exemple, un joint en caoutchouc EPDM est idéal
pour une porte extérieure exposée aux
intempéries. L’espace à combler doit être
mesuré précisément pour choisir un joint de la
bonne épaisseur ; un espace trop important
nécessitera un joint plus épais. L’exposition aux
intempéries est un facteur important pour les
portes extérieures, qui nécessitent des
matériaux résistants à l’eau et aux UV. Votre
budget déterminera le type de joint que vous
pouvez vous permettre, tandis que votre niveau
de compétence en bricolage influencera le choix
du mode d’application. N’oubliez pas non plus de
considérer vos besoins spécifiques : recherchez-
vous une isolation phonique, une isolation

........

● Task goal
Here the output must be the lines above from the line with "intempéries. L’espace à combler doit être" to the line with "du mode d’application.", both included, duplicated word for word and nothing else.

● Answer space
intempéries. L’espace à combler doit être
mesuré précisément pour choisir un joint de la
bonne épaisseur ; un espace trop important
nécessitera un joint plus épais. L’exposition aux
intempéries est un facteur important pour les
portes extérieures, qui nécessitent des
matériaux résistants à l’eau et aux UV. Votre
budget déterminera le type de joint que vous
pouvez vous permettre, tandis que votre niveau
de compétence en bricolage influencera le choix
du mode d’application. N’oubliez pas non plus de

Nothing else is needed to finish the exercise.